Posted on: 20 August 2019
The Hidden Lives of Septic Systems
Is that the cry of Dr. Frankenstein as he creates his monster or your friendly local septic technician as he monitors the condition of your septic tank? Although your tank is just an inanimate hunk of concrete or fiberglass, what's inside is actually teeming with life. Your septic tank is home to a surprisingly varied ecosystem and, just like the flora that lives inside your gut and helps you to digest food, your septic tank's resident critters help to break down waste and keep your tank from overflowing. Understanding how these little guys function as part of your septic system is a key part of making sure that they survive to keep doing their jobs.
Down into the Muck
To begin to understand your septic flora, you must first understand the environment that they live in. The waste that enters your septic tank will naturally divide into three separate and important layers. Grease and oils will settle at the top while solids will drop down to the bottom. The liquid waste occupies the center of the tank, and it should always make up more than three-quarters of the total volume of waste in the tank. Once the solids and greases cause this overall ratio to shrink, it's time to have your tank pumped.
This stratified environment may sound like a pretty disgusting place, but it's heaven to the microbes that live in your tank.
The Tank Ecosystem
From the perspective of a homeowner, the important part of the ecosystem within your tank is the activity that occurs with the solid wastes. The bacteria and other microbes that take up residence within your tank feed on the solid waste, converting it from solids into liquids. These microorganisms are naturally present in the waste that gets flushed into the tank, so in a healthy tank, there's no need to do anything to help these little friends along. They will happily chug along, chewing on solid waste and excreting liquids that can ultimately make their way into your drain field.

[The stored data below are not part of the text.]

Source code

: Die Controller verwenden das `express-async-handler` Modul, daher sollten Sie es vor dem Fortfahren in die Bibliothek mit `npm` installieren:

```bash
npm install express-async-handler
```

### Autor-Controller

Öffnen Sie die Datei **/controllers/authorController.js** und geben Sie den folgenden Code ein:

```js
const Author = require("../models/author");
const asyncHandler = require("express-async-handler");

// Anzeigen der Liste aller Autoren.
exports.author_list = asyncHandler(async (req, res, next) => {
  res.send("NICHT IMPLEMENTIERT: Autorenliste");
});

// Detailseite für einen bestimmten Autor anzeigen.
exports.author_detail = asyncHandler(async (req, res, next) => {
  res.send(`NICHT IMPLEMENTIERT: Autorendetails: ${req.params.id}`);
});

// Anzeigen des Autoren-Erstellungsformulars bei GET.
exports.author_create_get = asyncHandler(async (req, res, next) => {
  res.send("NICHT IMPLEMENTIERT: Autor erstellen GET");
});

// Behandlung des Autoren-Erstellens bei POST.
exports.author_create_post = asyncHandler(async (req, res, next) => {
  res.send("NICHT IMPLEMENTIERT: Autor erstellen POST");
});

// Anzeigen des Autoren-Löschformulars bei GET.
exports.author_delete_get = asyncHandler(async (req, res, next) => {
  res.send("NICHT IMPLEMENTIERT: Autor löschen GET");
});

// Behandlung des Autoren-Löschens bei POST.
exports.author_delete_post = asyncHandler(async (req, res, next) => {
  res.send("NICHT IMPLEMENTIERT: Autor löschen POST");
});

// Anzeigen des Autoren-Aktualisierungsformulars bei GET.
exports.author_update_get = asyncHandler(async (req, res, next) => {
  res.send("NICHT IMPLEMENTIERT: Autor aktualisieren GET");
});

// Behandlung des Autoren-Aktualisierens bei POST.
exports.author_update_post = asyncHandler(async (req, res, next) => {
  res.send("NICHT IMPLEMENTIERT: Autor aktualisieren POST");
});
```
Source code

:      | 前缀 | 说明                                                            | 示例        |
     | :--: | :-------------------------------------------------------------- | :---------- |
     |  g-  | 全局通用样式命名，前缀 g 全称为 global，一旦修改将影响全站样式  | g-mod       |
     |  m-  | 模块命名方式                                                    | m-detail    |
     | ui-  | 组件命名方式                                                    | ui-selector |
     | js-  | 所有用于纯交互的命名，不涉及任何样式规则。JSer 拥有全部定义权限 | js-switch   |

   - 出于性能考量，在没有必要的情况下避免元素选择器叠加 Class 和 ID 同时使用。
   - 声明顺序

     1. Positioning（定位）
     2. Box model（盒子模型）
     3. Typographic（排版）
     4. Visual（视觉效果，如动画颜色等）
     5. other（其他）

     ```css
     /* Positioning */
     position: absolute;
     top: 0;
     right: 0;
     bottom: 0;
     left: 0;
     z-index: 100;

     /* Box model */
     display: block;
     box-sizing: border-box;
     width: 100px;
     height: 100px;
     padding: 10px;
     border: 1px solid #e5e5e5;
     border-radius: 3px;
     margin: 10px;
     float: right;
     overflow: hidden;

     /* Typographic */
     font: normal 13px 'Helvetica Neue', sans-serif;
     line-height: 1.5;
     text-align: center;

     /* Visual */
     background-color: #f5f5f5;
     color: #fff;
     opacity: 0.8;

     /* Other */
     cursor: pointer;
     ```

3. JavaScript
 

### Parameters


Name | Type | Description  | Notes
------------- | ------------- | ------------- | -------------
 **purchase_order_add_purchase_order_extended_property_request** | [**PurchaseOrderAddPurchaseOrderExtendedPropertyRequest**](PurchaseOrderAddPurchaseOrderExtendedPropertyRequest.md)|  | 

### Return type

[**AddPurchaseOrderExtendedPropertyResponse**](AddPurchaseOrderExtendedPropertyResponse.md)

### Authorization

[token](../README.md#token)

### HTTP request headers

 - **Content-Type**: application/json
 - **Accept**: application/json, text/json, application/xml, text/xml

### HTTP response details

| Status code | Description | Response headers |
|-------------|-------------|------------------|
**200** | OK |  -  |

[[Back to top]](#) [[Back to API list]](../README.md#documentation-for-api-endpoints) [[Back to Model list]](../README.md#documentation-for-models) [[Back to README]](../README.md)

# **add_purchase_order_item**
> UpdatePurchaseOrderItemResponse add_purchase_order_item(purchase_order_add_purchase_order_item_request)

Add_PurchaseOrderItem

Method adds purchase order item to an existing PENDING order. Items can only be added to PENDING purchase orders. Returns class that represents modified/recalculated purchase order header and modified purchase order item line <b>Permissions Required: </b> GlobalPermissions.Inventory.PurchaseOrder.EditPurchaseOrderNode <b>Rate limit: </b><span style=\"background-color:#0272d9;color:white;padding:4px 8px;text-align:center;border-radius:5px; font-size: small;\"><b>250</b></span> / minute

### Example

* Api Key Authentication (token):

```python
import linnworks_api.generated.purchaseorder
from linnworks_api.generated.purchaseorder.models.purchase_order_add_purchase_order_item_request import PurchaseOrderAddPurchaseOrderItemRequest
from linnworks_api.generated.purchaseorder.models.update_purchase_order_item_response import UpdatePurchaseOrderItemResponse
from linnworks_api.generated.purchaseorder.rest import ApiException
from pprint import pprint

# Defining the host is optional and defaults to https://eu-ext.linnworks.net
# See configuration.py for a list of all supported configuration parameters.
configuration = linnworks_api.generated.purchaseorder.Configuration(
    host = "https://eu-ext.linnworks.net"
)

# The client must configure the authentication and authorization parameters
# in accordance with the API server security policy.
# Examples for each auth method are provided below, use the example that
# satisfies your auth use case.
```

This ecosystem is the reason that your tank can quickly fill to its maximum liquid level. Once the tank has reached this level, the feeding activities of the microorganisms within it will ensure that waste does not build up too quickly. Although your tank flora cannot keep the waste in check indefinitely, they are the primary reason that you are not cleaning your tank several times per year.
The Care and Feeding of Septic Microorganisms
As noted above, there's little that you need to do to keep your tank's ecosystem in good shape. These bacteria occur naturally and they're perfectly happy with the steady stream of waste that enters your tank. In general, the most important thing you can do to keep your septic tank's ecosystem in good shape is simply to avoid flushing materials that may be harmful. In particular, avoid ever flushing household cleaners or antibacterial products into the septic system. These can kill huge numbers of your waste-eating allies, ultimately ruining the balance of your tank and forcing you to pump it much more often than would be otherwise necessary.